Ou seja, é possível que postagens em mídias sociais como o Twitter revelem traços e características diferentes daquelas que aparecem durante uma avaliação formal com um médico.

“A maioria dos padrões que encontramos são abstratos e não há uma explicação para eles nas teorias da psicologia”, ressalta Paraboni.

Ou seja, pode até ser relativamente fácil especular os motivos que fazem alguém com ansiedade ou depressão falar mais sobre si, até porque isso também é observado durante o contato com um profissional da saúde.

Porém, outros aspectos e comportamentos, como distribuir símbolos de coração ou seguir contas com a mesma temática, não são coisas que vão aparecer tão facilmente durante o diálogo no consultório.

Os próximos passos

Agora que as primeiras versões do modelo de inteligência artificial do SetembroBR já foram criadas, o grupo de especialistas da Each-USP começa a planejar os próximos passos do projeto.

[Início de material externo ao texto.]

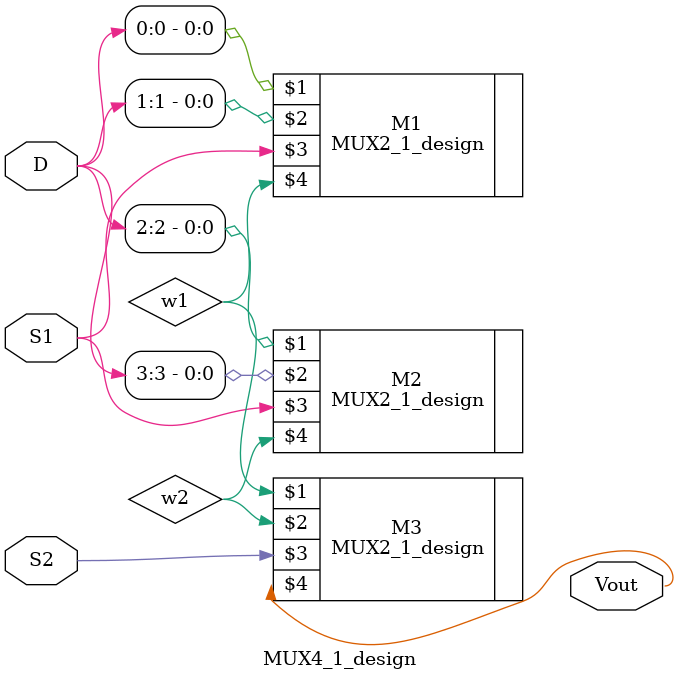
<source format=v>
module MUX4_1_design(
    input [3:0] D,
    input S1, S2,
    output Vout
);

    wire w1, w2;
    
    MUX2_1_design M1(D[0], D[1], S1, w1);
    MUX2_1_design M2(D[2], D[3], S1, w2);
    MUX2_1_design M3(w1, w2, S2, Vout);

endmodule

</source>
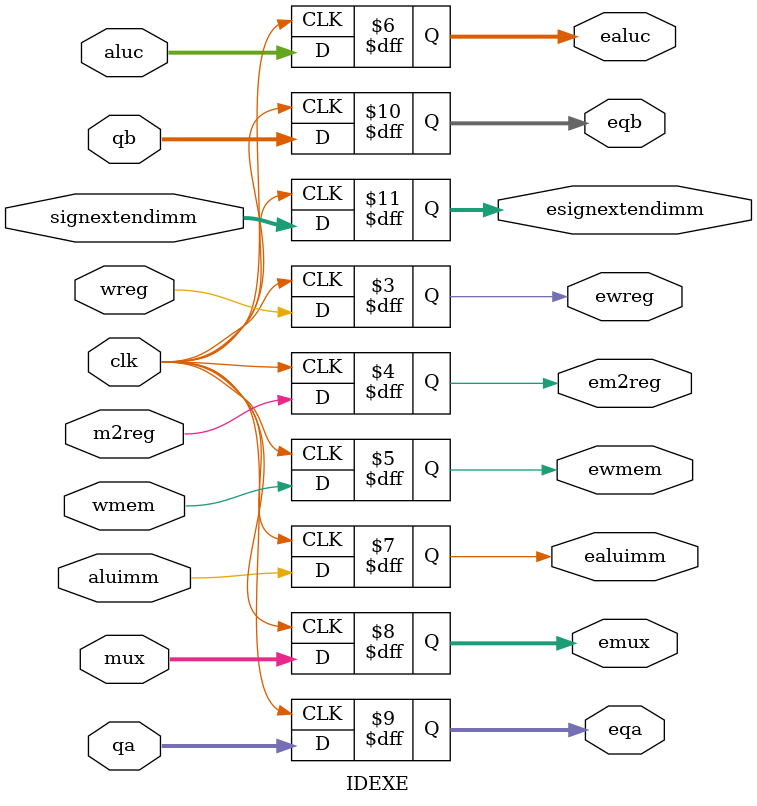
<source format=v>
`timescale 1ns / 1ps
module PC(
    input clk, 
    input [31:0]nextpc,
    output reg [31:0]currentpc   
    );
    
    always@(posedge clk)
    begin
    currentpc<=nextpc;
    end
    
    initial begin
    currentpc=100;
    end   
    
endmodule 

module adder( pc, nextpc

    );
input [31:0]pc;
output reg [31:0]nextpc;
     always @(*) begin 
     nextpc <= pc+4;
     end
endmodule


module IM(
    input [31:0] pc,
    output reg[31:0]instruction
    );
reg [31:0]instructionmemory[511:0];


    initial
    begin 
    instructionmemory[100] = 32'h8c220000;
    instructionmemory[104] = 32'h8c230004;      
    end 
     
     always @(pc)
     begin
     instruction <= instructionmemory[pc];
     end
  
endmodule



module IFID( clk, instruction, opcode, rt, rs, rd, imm

);
input clk;
input [31:0]instruction;
output reg [5:0]opcode;
output reg[4:0]rs, rt, rd;
output reg [15:0]imm;

    always @(posedge clk)
    begin
    opcode<=instruction[31:26];
    rs <= instruction[25:21];
    rt <= instruction[20:16];
    rd <= instruction[15:11];
    imm <= instruction[15:0];
    end
endmodule 



module controlUnit( opcode, wreg, m2reg, wmem, aluc, aluimm, regrt);

input [5:0]opcode;
output reg wreg;
output reg m2reg;
output reg wmem;
output reg [3:0]aluc;
output reg aluimm;
output reg regrt;

    always @(opcode) begin
    case (opcode)
    6'b100011:
    begin 
        aluc <=4'b0010;
        wreg=1'b1; 
        m2reg = 1'b1; 
        wmem=1'b0; 
        aluimm=1'b1; 
        regrt=1'b1;
    end
    endcase
    end

endmodule
    


module mp( rd, rt, regrt, out);

input [4:0]rd;
input [4:0]rt;
input regrt;
output reg[4:0]out;

always @ (*)
    if (regrt == 1) begin
        out <= rt;
        end
    else begin
        out <= rd;
        end
endmodule




module regMem(
input [4:0]rs,
input [4:0]rt,
output reg[31:0]qa,
output reg[31:0]qb
    );
reg [31:0]regfile[31:0];

    //always @(negedge clk)
integer i;
    initial begin 
    for (i=0;i<32; i= i+1)
        regfile[i] = 0;
        end
     always @(*) begin
        qa <= regfile[rs];
        qb <= regfile[rt];
     end

endmodule


module signExtend( imm, signextendimm
);
input [15:0]imm;
output reg [31:0]signextendimm;

//look at 16th bit, extend by that bit
    always @(*)  begin
    signextendimm <= {{16{imm[15]}}, imm[15:0]};
    end 
 

       
endmodule

module IDEXE( clk, wreg, m2reg, wmem, aluc, aluimm, mux, qa, qb, signextendimm, ewreg, em2reg, ewmem, ealuc, ealuimm, emux, eqa, eqb, esignextendimm
);
input clk;
input wreg;
input m2reg;
input wmem;
input [3:0]aluc;
input aluimm;
input [4:0]mux;
input [4:0]qa;
input [4:0]qb;
input [31:0]signextendimm; 
output reg ewreg;
output reg em2reg;
output reg ewmem;
output reg [3:0]ealuc;
output reg ealuimm;
output reg[4:0]emux;
output reg[4:0]eqa;
output reg[4:0]eqb;
output reg[31:0]esignextendimm; 

    always @(posedge clk)
    begin
    ewreg <= wreg;
    em2reg <= m2reg;
    ewmem <= wmem;
    ealuc <= aluc;
    ealuimm <= aluimm;
    emux <= mux;
    eqa <= qa;
    eqb <= qb;
    esignextendimm <= signextendimm;
    end
    
endmodule 

</source>
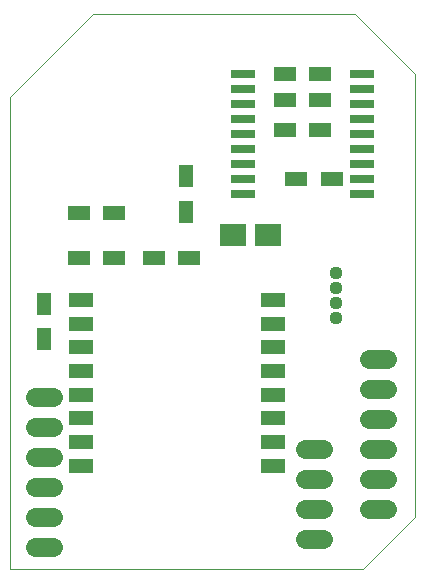
<source format=gts>
G75*
%MOIN*%
%OFA0B0*%
%FSLAX25Y25*%
%IPPOS*%
%LPD*%
%AMOC8*
5,1,8,0,0,1.08239X$1,22.5*
%
%ADD10C,0.00000*%
%ADD11C,0.06400*%
%ADD12R,0.08400X0.03000*%
%ADD13R,0.07487X0.05124*%
%ADD14R,0.05124X0.07487*%
%ADD15R,0.08274X0.05124*%
%ADD16R,0.08865X0.07487*%
%ADD17C,0.04400*%
D10*
X0002817Y0003271D02*
X0002817Y0160771D01*
X0030317Y0188271D01*
X0117817Y0188271D01*
X0137817Y0168271D01*
X0137817Y0020771D01*
X0120317Y0003271D01*
X0002817Y0003271D01*
D11*
X0011167Y0010771D02*
X0017167Y0010771D01*
X0017167Y0020771D02*
X0011167Y0020771D01*
X0011167Y0030771D02*
X0017167Y0030771D01*
X0017167Y0040771D02*
X0011167Y0040771D01*
X0011167Y0050771D02*
X0017167Y0050771D01*
X0017167Y0060771D02*
X0011167Y0060771D01*
X0101067Y0043271D02*
X0107067Y0043271D01*
X0107067Y0033271D02*
X0101067Y0033271D01*
X0101067Y0023271D02*
X0107067Y0023271D01*
X0107067Y0013271D02*
X0101067Y0013271D01*
X0122317Y0023271D02*
X0128317Y0023271D01*
X0128317Y0033271D02*
X0122317Y0033271D01*
X0122317Y0043271D02*
X0128317Y0043271D01*
X0128317Y0053271D02*
X0122317Y0053271D01*
X0122317Y0063271D02*
X0128317Y0063271D01*
X0128317Y0073271D02*
X0122317Y0073271D01*
D12*
X0120117Y0128271D03*
X0120117Y0133271D03*
X0120117Y0138271D03*
X0120117Y0143271D03*
X0120117Y0148271D03*
X0120117Y0153271D03*
X0120117Y0158271D03*
X0120117Y0163271D03*
X0120117Y0168271D03*
X0080517Y0168271D03*
X0080517Y0163271D03*
X0080517Y0158271D03*
X0080517Y0153271D03*
X0080517Y0148271D03*
X0080517Y0143271D03*
X0080517Y0138271D03*
X0080517Y0133271D03*
X0080517Y0128271D03*
D13*
X0094415Y0149521D03*
X0094415Y0159521D03*
X0094415Y0168271D03*
X0106218Y0168271D03*
X0106218Y0159521D03*
X0106218Y0149521D03*
X0109968Y0133271D03*
X0098165Y0133271D03*
X0062468Y0107021D03*
X0050665Y0107021D03*
X0037468Y0107021D03*
X0025665Y0107021D03*
X0025665Y0122021D03*
X0037468Y0122021D03*
D14*
X0061567Y0122369D03*
X0061567Y0134172D03*
X0014067Y0091672D03*
X0014067Y0079869D03*
D15*
X0026537Y0077149D03*
X0026537Y0069275D03*
X0026537Y0061401D03*
X0026537Y0053526D03*
X0026537Y0045652D03*
X0026537Y0037778D03*
X0026537Y0085023D03*
X0026537Y0092897D03*
X0090317Y0092897D03*
X0090317Y0085023D03*
X0090317Y0077149D03*
X0090317Y0069275D03*
X0090317Y0061401D03*
X0090317Y0053526D03*
X0090317Y0045652D03*
X0090317Y0037778D03*
D16*
X0088664Y0114481D03*
X0077050Y0114481D03*
D17*
X0111567Y0102021D03*
X0111567Y0097021D03*
X0111567Y0092021D03*
X0111567Y0087021D03*
M02*

</source>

Uma das metas é ampliar a base de dados que será avaliada e refinar as técnicas de aprendizado profundo, para que os resultados melhorem e as análises se tornem mais precisas.

Questionado pela BBC News Brasil se a meta é fazer com que essa ferramenta seja capaz de diagnosticar casos de ansiedade e depressão no futuro, Paraboni pede cuidado.

“Essa é uma das áreas mais perigosas quando pensamos no uso dessas novas tecnologias”, pondera.

“Ninguém quer ser diagnosticado erroneamente ou, pelo contrário, ver um quadro como depressão ou ansiedade passar despercebido.”

“Eu prefiro ver essas bases de dados mais como um complemento, um auxílio, ou um primeiro indicativo de que a pessoa pode estar com alguma questão de saúde mental.”

O cientista da computação antevê que o trabalho possa servir, daqui a alguns anos, para alertar os pais quando o filho estiver enfrentando algum problema.

“Quem sabe isso não possa virar uma ferramenta que analise as redes sociais de crianças e adolescentes e ajude a indicar alguma questão comportamental que mereça atenção e a avaliação de um profissional da saúde?”, especula.

A junção de inteligência artificial, redes sociais e saúde mental não poderia vir num momento mais oportuno.

Primeiro, nunca se falou tanto sobre aprendizado de máquinas quanto agora, momento em que ferramentas como o Chat GPT chegam ao público e provocam grandes discussões na sociedade.

Segundo, o uso das mídias sociais segue em alta — e o Brasil é o terceiro país com o maior número de usuários ativos dessas plataformas em todo o mundo, atrás apenas de Índia e Indonésia.

De acordo com um levantamento publicado em março pela Comscore, os brasileiros mantêm 131 milhões de contas ativas nas redes sociais e passam 46 horas (ou quase dois dias inteiros) do mês mexendo em YouTubeInstagramTwitterTikTok e afins.

Para completar, os transtornos psiquiátricos também estão em ascensão. A Organização Mundial da Saúde (OMS) estima que a depressão afeta 3,8% da população (ou 280 milhões de pessoas).

A entidade também aponta que esses números cresceram ainda mais nos últimos anos: houve um aumento de 25% na prevalência de ansiedade e depressão desde o início da pandemia de covid-19.